_SET EXERCISE:_ Pull out the lines word for word, starting with the first line of the entries and going on through the line with "collector number: 424", including both of those lines.

_INFORMATION GIVEN:_
──────────────────────────────

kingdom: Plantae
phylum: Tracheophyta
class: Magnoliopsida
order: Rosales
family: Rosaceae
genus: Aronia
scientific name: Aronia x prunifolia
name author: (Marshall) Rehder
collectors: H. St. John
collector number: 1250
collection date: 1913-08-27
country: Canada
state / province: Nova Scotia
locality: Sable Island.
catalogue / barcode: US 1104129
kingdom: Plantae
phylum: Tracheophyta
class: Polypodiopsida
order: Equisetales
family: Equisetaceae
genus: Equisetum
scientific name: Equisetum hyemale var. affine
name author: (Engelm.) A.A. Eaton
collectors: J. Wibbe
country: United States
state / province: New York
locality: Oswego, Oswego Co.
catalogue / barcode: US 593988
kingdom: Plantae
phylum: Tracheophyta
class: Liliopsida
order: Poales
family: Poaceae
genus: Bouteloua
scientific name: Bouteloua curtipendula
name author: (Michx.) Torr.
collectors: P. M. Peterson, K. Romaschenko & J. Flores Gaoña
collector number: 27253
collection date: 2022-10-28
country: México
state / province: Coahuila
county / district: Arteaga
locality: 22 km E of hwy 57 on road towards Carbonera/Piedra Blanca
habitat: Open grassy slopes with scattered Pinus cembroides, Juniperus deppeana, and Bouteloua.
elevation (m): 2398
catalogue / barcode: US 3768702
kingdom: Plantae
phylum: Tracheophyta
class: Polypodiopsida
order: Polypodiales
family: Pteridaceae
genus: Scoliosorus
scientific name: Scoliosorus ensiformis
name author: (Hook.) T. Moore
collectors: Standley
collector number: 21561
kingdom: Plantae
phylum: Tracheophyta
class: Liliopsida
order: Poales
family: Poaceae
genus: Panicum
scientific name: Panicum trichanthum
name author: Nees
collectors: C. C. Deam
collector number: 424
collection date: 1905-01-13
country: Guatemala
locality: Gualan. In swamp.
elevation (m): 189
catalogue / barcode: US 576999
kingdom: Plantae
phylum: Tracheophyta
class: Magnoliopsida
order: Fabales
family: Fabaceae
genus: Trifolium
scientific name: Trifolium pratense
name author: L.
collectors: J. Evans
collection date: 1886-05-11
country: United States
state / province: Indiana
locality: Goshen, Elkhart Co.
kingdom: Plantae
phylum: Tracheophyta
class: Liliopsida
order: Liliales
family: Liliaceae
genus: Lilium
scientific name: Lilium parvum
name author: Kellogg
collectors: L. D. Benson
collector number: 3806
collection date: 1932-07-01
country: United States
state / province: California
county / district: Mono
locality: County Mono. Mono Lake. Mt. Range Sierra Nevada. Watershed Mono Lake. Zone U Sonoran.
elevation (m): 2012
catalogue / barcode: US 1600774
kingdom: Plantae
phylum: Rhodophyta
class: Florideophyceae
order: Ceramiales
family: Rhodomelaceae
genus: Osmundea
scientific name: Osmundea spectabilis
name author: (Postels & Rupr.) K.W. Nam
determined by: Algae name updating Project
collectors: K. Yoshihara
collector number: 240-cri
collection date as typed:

──────────────────────────────

_ANSWER FOR THE TASK:_
kingdom: Plantae
phylum: Tracheophyta
class: Magnoliopsida
order: Rosales
family: Rosaceae
genus: Aronia
scientific name: Aronia x prunifolia
name author: (Marshall) Rehder
collectors: H. St. John
collector number: 1250
collection date: 1913-08-27
country: Canada
state / province: Nova Scotia
locality: Sable Island.
catalogue / barcode: US 1104129
kingdom: Plantae
phylum: Tracheophyta
class: Polypodiopsida
order: Equisetales
family: Equisetaceae
genus: Equisetum
scientific name: Equisetum hyemale var. affine
name author: (Engelm.) A.A. Eaton
collectors: J. Wibbe
country: United States
state / province: New York
locality: Oswego, Oswego Co.
catalogue / barcode: US 593988
kingdom: Plantae
phylum: Tracheophyta
class: Liliopsida
order: Poales
family: Poaceae
genus: Bouteloua
scientific name: Bouteloua curtipendula
name author: (Michx.) Torr.
collectors: P. M. Peterson, K. Romaschenko & J. Flores Gaoña
collector number: 27253
collection date: 2022-10-28
country: México
state / province: Coahuila
county / district: Arteaga
locality: 22 km E of hwy 57 on road towards Carbonera/Piedra Blanca
habitat: Open grassy slopes with scattered Pinus cembroides, Juniperus deppeana, and Bouteloua.
elevation (m): 2398
catalogue / barcode: US 3768702
kingdom: Plantae
phylum: Tracheophyta
class: Polypodiopsida
order: Polypodiales
family: Pteridaceae
genus: Scoliosorus
scientific name: Scoliosorus ensiformis
name author: (Hook.) T. Moore
collectors: Standley
collector number: 21561
kingdom: Plantae
phylum: Tracheophyta
class: Liliopsida
order: Poales
family: Poaceae
genus: Panicum
scientific name: Panicum trichanthum
name author: Nees
collectors: C. C. Deam
collector number: 424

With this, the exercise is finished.